══ Records supplied
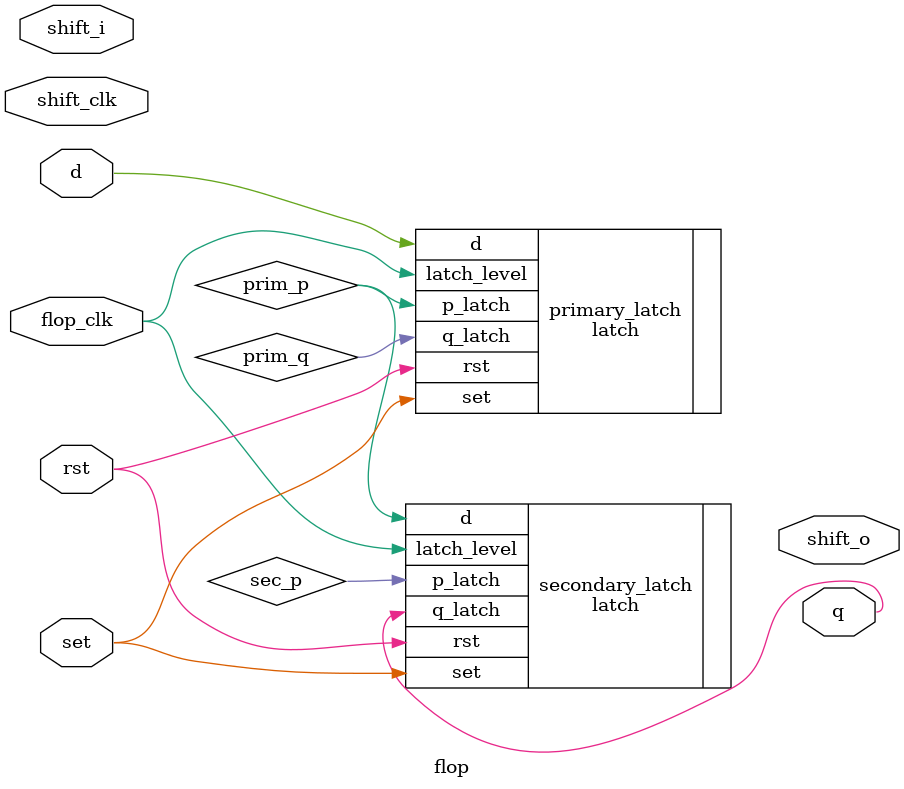
<source format=v>
`timescale 1ns/1ps

module flop(
  input  shift_clk,
  input  shift_i,
  output shift_o,

  input  flop_clk,
  input  set,
  input  rst,

  input  d,
  output q);

  wire prim_p, prim_q;
  wire sec_p;

  latch primary_latch(
      .latch_level(flop_clk),
      .set(set),
      .rst(rst),
      .d(d),
      .q_latch(prim_q),
      .p_latch(prim_p)
  );

  latch secondary_latch(
      .latch_level(flop_clk),
      .set(set),
      .rst(rst),
      .d(prim_p),
      .q_latch(q),
      .p_latch(sec_p)
  );

endmodule

</source>
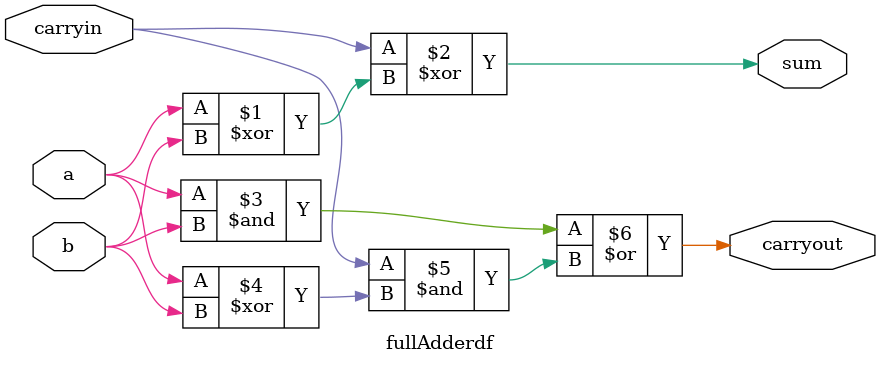
<source format=v>
module fullAdderdf(input a, b, carryin,output sum, carryout);
	assign sum = carryin^(a^b);
	assign carryout = (a&b) | carryin&(a^b);
endmodule
</source>
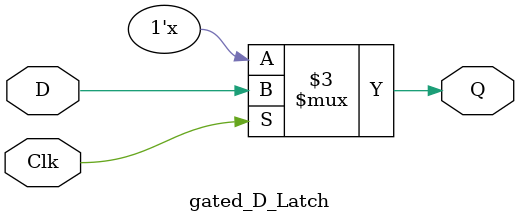
<source format=v>
`timescale 1ns/10ps
module gated_D_Latch (D, Clk, Q);
	input D, Clk;
	output reg Q;
	//blocking (level)
	always @(D, Clk)
		if (Clk)
			Q = D;
endmodule
</source>
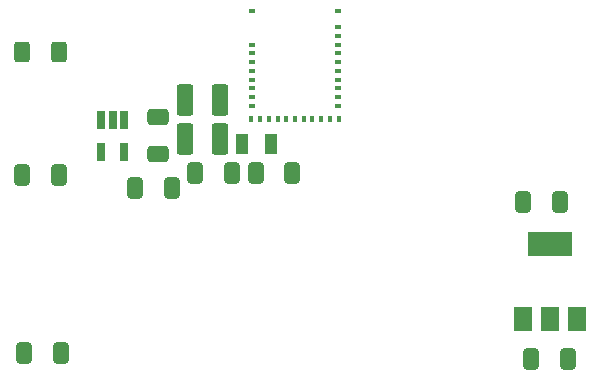
<source format=gbr>
G04 #@! TF.GenerationSoftware,KiCad,Pcbnew,6.0.6*
G04 #@! TF.CreationDate,2022-06-26T18:27:28+02:00*
G04 #@! TF.ProjectId,Sunmachine-A3,53756e6d-6163-4686-996e-652d41332e6b,rev?*
G04 #@! TF.SameCoordinates,Original*
G04 #@! TF.FileFunction,Paste,Top*
G04 #@! TF.FilePolarity,Positive*
%FSLAX46Y46*%
G04 Gerber Fmt 4.6, Leading zero omitted, Abs format (unit mm)*
G04 Created by KiCad (PCBNEW 6.0.6) date 2022-06-26 18:27:28*
%MOMM*%
%LPD*%
G01*
G04 APERTURE LIST*
G04 Aperture macros list*
%AMRoundRect*
0 Rectangle with rounded corners*
0 $1 Rounding radius*
0 $2 $3 $4 $5 $6 $7 $8 $9 X,Y pos of 4 corners*
0 Add a 4 corners polygon primitive as box body*
4,1,4,$2,$3,$4,$5,$6,$7,$8,$9,$2,$3,0*
0 Add four circle primitives for the rounded corners*
1,1,$1+$1,$2,$3*
1,1,$1+$1,$4,$5*
1,1,$1+$1,$6,$7*
1,1,$1+$1,$8,$9*
0 Add four rect primitives between the rounded corners*
20,1,$1+$1,$2,$3,$4,$5,0*
20,1,$1+$1,$4,$5,$6,$7,0*
20,1,$1+$1,$6,$7,$8,$9,0*
20,1,$1+$1,$8,$9,$2,$3,0*%
G04 Aperture macros list end*
%ADD10RoundRect,0.250000X-0.412500X-0.650000X0.412500X-0.650000X0.412500X0.650000X-0.412500X0.650000X0*%
%ADD11RoundRect,0.250000X0.412500X0.650000X-0.412500X0.650000X-0.412500X-0.650000X0.412500X-0.650000X0*%
%ADD12RoundRect,0.250000X0.400000X0.625000X-0.400000X0.625000X-0.400000X-0.625000X0.400000X-0.625000X0*%
%ADD13R,0.650000X1.560000*%
%ADD14RoundRect,0.250000X-0.650000X0.412500X-0.650000X-0.412500X0.650000X-0.412500X0.650000X0.412500X0*%
%ADD15RoundRect,0.250001X0.462499X1.074999X-0.462499X1.074999X-0.462499X-1.074999X0.462499X-1.074999X0*%
%ADD16RoundRect,0.250001X-0.462499X-1.074999X0.462499X-1.074999X0.462499X1.074999X-0.462499X1.074999X0*%
%ADD17R,1.500000X2.000000*%
%ADD18R,3.800000X2.000000*%
%ADD19R,1.000000X1.800000*%
%ADD20R,0.600000X0.400000*%
%ADD21R,0.400000X0.600000*%
G04 APERTURE END LIST*
D10*
G04 #@! TO.C,C2*
X163283500Y-80772000D03*
X166408500Y-80772000D03*
G04 #@! TD*
D11*
G04 #@! TO.C,C3*
X133515500Y-79629000D03*
X130390500Y-79629000D03*
G04 #@! TD*
D12*
G04 #@! TO.C,R2*
X123978000Y-68072000D03*
X120878000Y-68072000D03*
G04 #@! TD*
D13*
G04 #@! TO.C,U3*
X129474000Y-73834000D03*
X128524000Y-73834000D03*
X127574000Y-73834000D03*
X127574000Y-76534000D03*
X129474000Y-76534000D03*
G04 #@! TD*
D14*
G04 #@! TO.C,C6*
X132410200Y-73621500D03*
X132410200Y-76746500D03*
G04 #@! TD*
D10*
G04 #@! TO.C,C7*
X135521300Y-78308200D03*
X138646300Y-78308200D03*
G04 #@! TD*
D11*
G04 #@! TO.C,C5*
X124117500Y-93582067D03*
X120992500Y-93582067D03*
G04 #@! TD*
D15*
G04 #@! TO.C,L2*
X137631500Y-72136000D03*
X134656500Y-72136000D03*
G04 #@! TD*
D10*
G04 #@! TO.C,C4*
X120865500Y-78459259D03*
X123990500Y-78459259D03*
G04 #@! TD*
D16*
G04 #@! TO.C,L1*
X134656500Y-75438000D03*
X137631500Y-75438000D03*
G04 #@! TD*
D17*
G04 #@! TO.C,U2*
X163241528Y-90653000D03*
D18*
X165541528Y-84353000D03*
D17*
X165541528Y-90653000D03*
X167841528Y-90653000D03*
G04 #@! TD*
D19*
G04 #@! TO.C,Y1*
X139466000Y-75869800D03*
X141966000Y-75869800D03*
G04 #@! TD*
D11*
G04 #@! TO.C,C1*
X167043500Y-94107000D03*
X163918500Y-94107000D03*
G04 #@! TD*
D20*
G04 #@! TO.C,U1*
X140367987Y-64652011D03*
X140367987Y-67472011D03*
X140367987Y-68212011D03*
X140367987Y-68952011D03*
X140367987Y-69692011D03*
X140367987Y-70432011D03*
X140367987Y-71172011D03*
X140367987Y-71912011D03*
X140367987Y-72652011D03*
D21*
X140267987Y-73752011D03*
X141007987Y-73752011D03*
X141747987Y-73752011D03*
X142487987Y-73752011D03*
X143227987Y-73752011D03*
X143967987Y-73752011D03*
X144707987Y-73752011D03*
X145447987Y-73752011D03*
X146187987Y-73752011D03*
X146927987Y-73752011D03*
X147667987Y-73752011D03*
D20*
X147567987Y-72652011D03*
X147567987Y-71912011D03*
X147567987Y-71172011D03*
X147567987Y-70432011D03*
X147567987Y-69692011D03*
X147567987Y-68952011D03*
X147567987Y-68212011D03*
X147567987Y-67472011D03*
X147567987Y-66732011D03*
X147567987Y-65992011D03*
X147567987Y-64652011D03*
G04 #@! TD*
D11*
G04 #@! TO.C,C8*
X143751700Y-78308200D03*
X140626700Y-78308200D03*
G04 #@! TD*
M02*

</source>
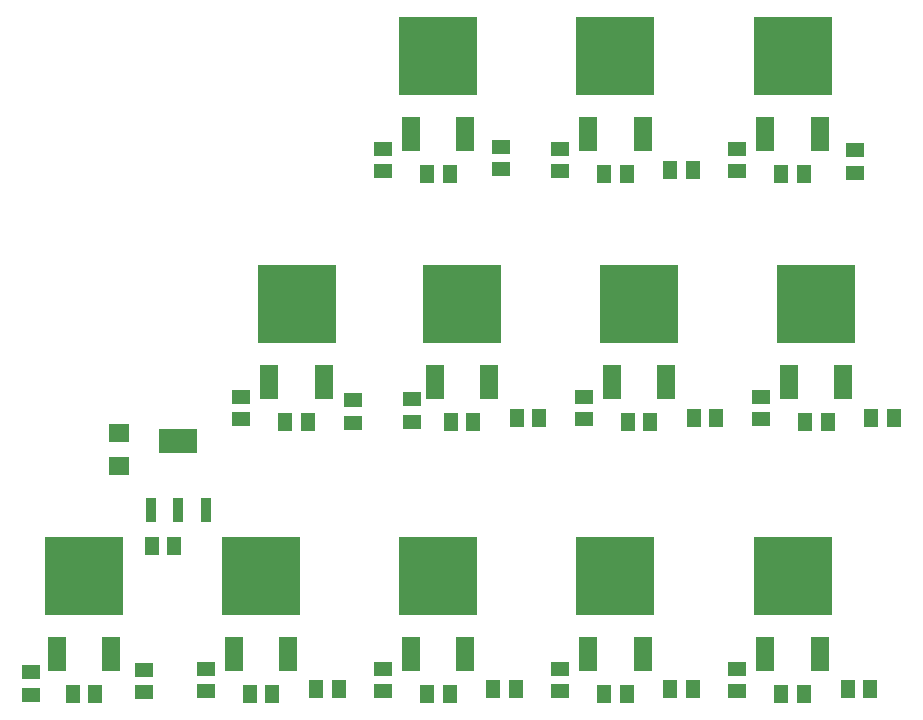
<source format=gbr>
G04 EAGLE Gerber RS-274X export*
G75*
%MOMM*%
%FSLAX34Y34*%
%LPD*%
%INSolderpaste Top*%
%IPPOS*%
%AMOC8*
5,1,8,0,0,1.08239X$1,22.5*%
G01*
%ADD10R,1.500000X1.300000*%
%ADD11R,1.300000X1.500000*%
%ADD12R,0.950000X2.150000*%
%ADD13R,3.250000X2.150000*%
%ADD14R,1.800000X1.600000*%
%ADD15R,6.700000X6.700000*%
%ADD16R,1.600000X3.000000*%


D10*
X145000Y154500D03*
X145000Y173500D03*
D11*
X199500Y155000D03*
X180500Y155000D03*
D10*
X241000Y175500D03*
X241000Y156500D03*
D12*
X247000Y311000D03*
X270000Y311000D03*
X293000Y311000D03*
D13*
X270000Y369000D03*
D14*
X220000Y348000D03*
X220000Y376000D03*
D11*
X247500Y280000D03*
X266500Y280000D03*
D15*
X190000Y255000D03*
D16*
X213000Y189000D03*
X167000Y189000D03*
D10*
X293000Y157500D03*
X293000Y176500D03*
D11*
X349500Y155000D03*
X330500Y155000D03*
X405500Y159000D03*
X386500Y159000D03*
D15*
X340000Y255000D03*
D16*
X363000Y189000D03*
X317000Y189000D03*
D10*
X443000Y157500D03*
X443000Y176500D03*
D11*
X499500Y155000D03*
X480500Y155000D03*
X555500Y159000D03*
X536500Y159000D03*
D15*
X490000Y255000D03*
D16*
X513000Y189000D03*
X467000Y189000D03*
D10*
X593000Y157500D03*
X593000Y176500D03*
D11*
X649500Y155000D03*
X630500Y155000D03*
X705500Y159000D03*
X686500Y159000D03*
D15*
X640000Y255000D03*
D16*
X663000Y189000D03*
X617000Y189000D03*
D10*
X743000Y157500D03*
X743000Y176500D03*
D11*
X799500Y155000D03*
X780500Y155000D03*
X855500Y159000D03*
X836500Y159000D03*
D15*
X790000Y255000D03*
D16*
X813000Y189000D03*
X767000Y189000D03*
D10*
X323000Y387500D03*
X323000Y406500D03*
D11*
X379500Y385000D03*
X360500Y385000D03*
D10*
X418000Y403500D03*
X418000Y384500D03*
D15*
X370000Y485000D03*
D16*
X393000Y419000D03*
X347000Y419000D03*
D10*
X468000Y385500D03*
X468000Y404500D03*
D11*
X519500Y385000D03*
X500500Y385000D03*
X575500Y389000D03*
X556500Y389000D03*
D15*
X510000Y485000D03*
D16*
X533000Y419000D03*
X487000Y419000D03*
D10*
X613000Y387500D03*
X613000Y406500D03*
D11*
X669500Y385000D03*
X650500Y385000D03*
X725500Y389000D03*
X706500Y389000D03*
D15*
X660000Y485000D03*
D16*
X683000Y419000D03*
X637000Y419000D03*
D10*
X763000Y387500D03*
X763000Y406500D03*
D11*
X819500Y385000D03*
X800500Y385000D03*
X875500Y389000D03*
X856500Y389000D03*
D15*
X810000Y485000D03*
D16*
X833000Y419000D03*
X787000Y419000D03*
D10*
X443000Y597500D03*
X443000Y616500D03*
D11*
X499500Y595000D03*
X480500Y595000D03*
D10*
X543000Y618500D03*
X543000Y599500D03*
D15*
X490000Y695000D03*
D16*
X513000Y629000D03*
X467000Y629000D03*
D10*
X593000Y597500D03*
X593000Y616500D03*
D11*
X649500Y595000D03*
X630500Y595000D03*
X705500Y599000D03*
X686500Y599000D03*
D15*
X640000Y695000D03*
D16*
X663000Y629000D03*
X617000Y629000D03*
D10*
X743000Y597500D03*
X743000Y616500D03*
D11*
X799500Y595000D03*
X780500Y595000D03*
D10*
X843000Y615500D03*
X843000Y596500D03*
D15*
X790000Y695000D03*
D16*
X813000Y629000D03*
X767000Y629000D03*
M02*

</source>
════
# What to produce
Starting at the line that has "X705500Y599000D03*" in the records above, restate word for word every line until the one that has "X813000Y629000D03*", and include that one as well.

# Result for this task
X705500Y599000D03*
X686500Y599000D03*
D15*
X640000Y695000D03*
D16*
X663000Y629000D03*
X617000Y629000D03*
D10*
X743000Y597500D03*
X743000Y616500D03*
D11*
X799500Y595000D03*
X780500Y595000D03*
D10*
X843000Y615500D03*
X843000Y596500D03*
D15*
X790000Y695000D03*
D16*
X813000Y629000D03*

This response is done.